Der Rede des Oberbürgermeisters mangelte es an konkreten Plänen zur Bekämpfung der aktuellen Flüchtlingskatastrophe und setzte sich aus leeren Phrasen zusammen. Es war fast schon zynisch, Roters auf dieser Veranstaltung vorsprechen zu lassen.
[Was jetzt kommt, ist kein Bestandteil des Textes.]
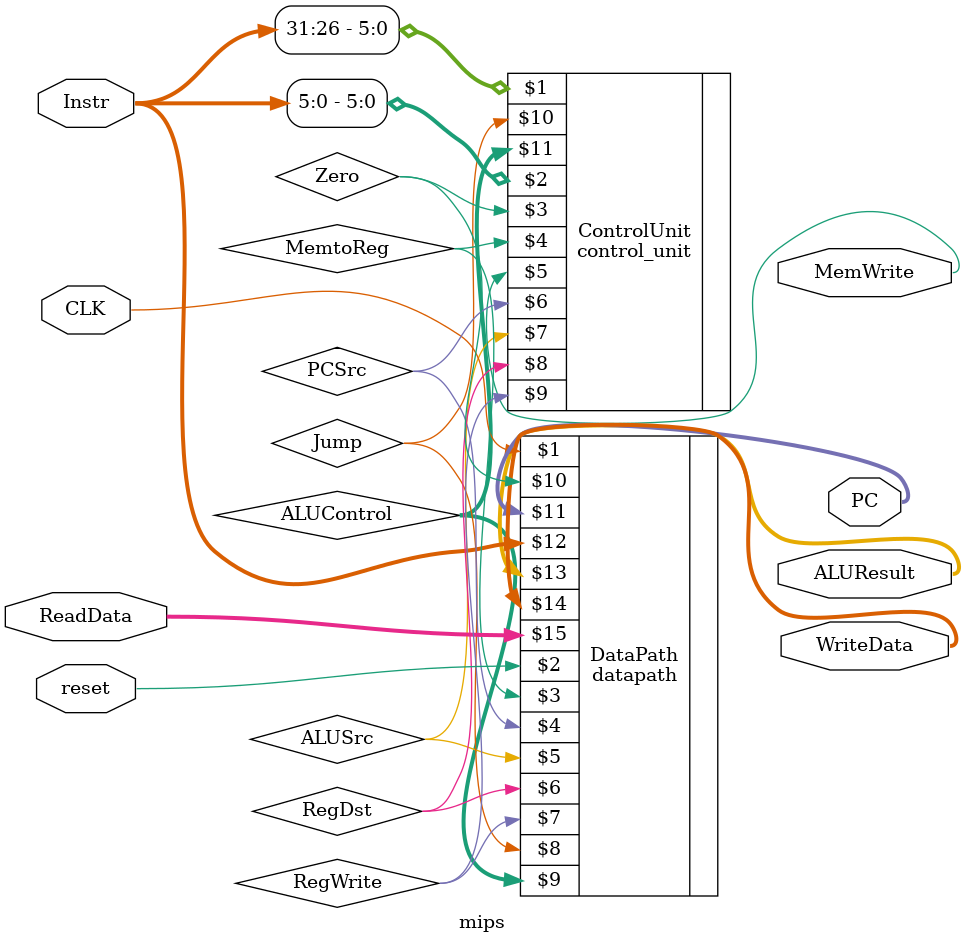
<source format=sv>
`timescale 1ns / 1ps

module mips(
    input logic CLK,reset,
    output logic [31:0]PC,
    input logic [31:0]Instr,
    output logic MemWrite,
    output logic [31:0] ALUResult,WriteData,
    input logic [31:0] ReadData
    );
    
    logic MemtoReg,Alusrc,RegDst,RegWrite,Jump,PCRsc,Zero;
    logic [2:0]ALUControl;
    control_unit ControlUnit(Instr[31:26],Instr[5:0],Zero,MemtoReg,MemWrite,
        PCSrc,ALUSrc,RegDst,RegWrite,Jump,ALUControl);
    datapath DataPath(CLK,reset,MemtoReg,PCSrc,ALUSrc,RegDst,
        RegWrite,Jump,ALUControl,Zero,PC,Instr,ALUResult,WriteData,ReadData);
endmodule

</source>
Schrieb er doch erst letzte Woche einen Brief an den NRW-Innenminister Ralf Jäger, in dem er darum bat, keine weiteren Flüchtlinge mehr in Köln aufzunehmen.
Kritik kam nicht nur von den Zuschauern: Auch der Geschäftsführer des Kölner Flüchtlingsrats, Claus-Ulrich Prölß, kritisierte die Politik der Stadt. „Es fehlt am politischen Willen, geeignete Wohnungen zu bauen“, betonte er und erhielt dafür den Applaus des Publikums. „Es kann nicht sein, dass Flüchtlinge in alten Hotels, Massenunterkünften oder Turnhallen untergebracht werden“. Es ständen in Köln genug Flächen zur Verfügung, auf denen man menschenwürdige Unterkünfte bauen lassen könne. Zugleich lobte er das Engagement der vielen Kölner Bürgerinitiativen, die sich für die Flüchtlinge einsetzen, aber kritisierte auch die mangelnde finanzielle Unterstützung seitens der Stadtverwaltung.
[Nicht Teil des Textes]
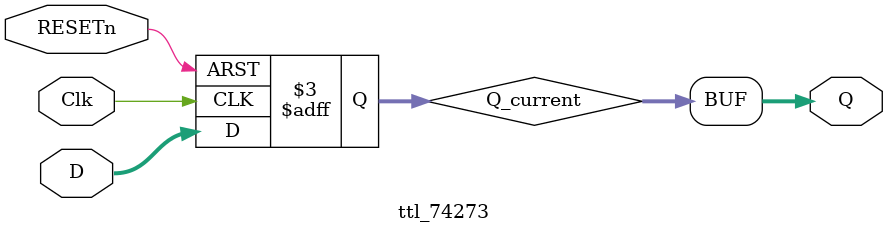
<source format=v>
`default_nettype none
`timescale 1ns/1ns
module ttl_74273 #(parameter DELAY_RISE = 12, DELAY_FALL = 13) 
(
  input wire Clk,
  input wire RESETn,
  input wire [7:0] D,
  output wire [7:0] Q
);
    //------------------------------------------------//
    reg [7:0] Q_current;
    // initial begin 
    //   Q_current <= 8'h00;
    // end//supposition
    
    always @(posedge Clk or negedge RESETn)
    begin
        
        if (!RESETn)
        Q_current <= 0;
        else
        begin
        Q_current <= D;
        end
    end
    //------------------------------------------------//
    assign #(DELAY_RISE, DELAY_FALL) Q = Q_current;
endmodule
</source>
Neben bekannten Organisationen wie dem Schauspiel Köln oder der Oper Köln, traten auch Bands wie die Höhner und Brings auf. Als Überraschungsgast kamen die Bläck Fööss auf die Bühne. Dem Kabarettist Wilfried Schmickler gelang es mit einer derben Rede das Publikum für die Situation der Flüchtlinge zu sensibilisieren.
„Jede Jeck is anders“ - das ist nicht nur ein Spruch Kölscher Karnevalisten, sondern ein Stück Lebensgefühl und Überzeugung. So wundert es nicht, dass die Kölner leidenschaftlich protestieren, wenn dazu aufgerufen wird, für Menschenrechte und Mitgefühl gemeinsam einzustehen. Der Schock über die eskalierte Hooligan-Demo am 26.10. sitzt immer noch tief, weshalb Zeichen für Solidarität und Toleranz aktuell besonders wichtig sind.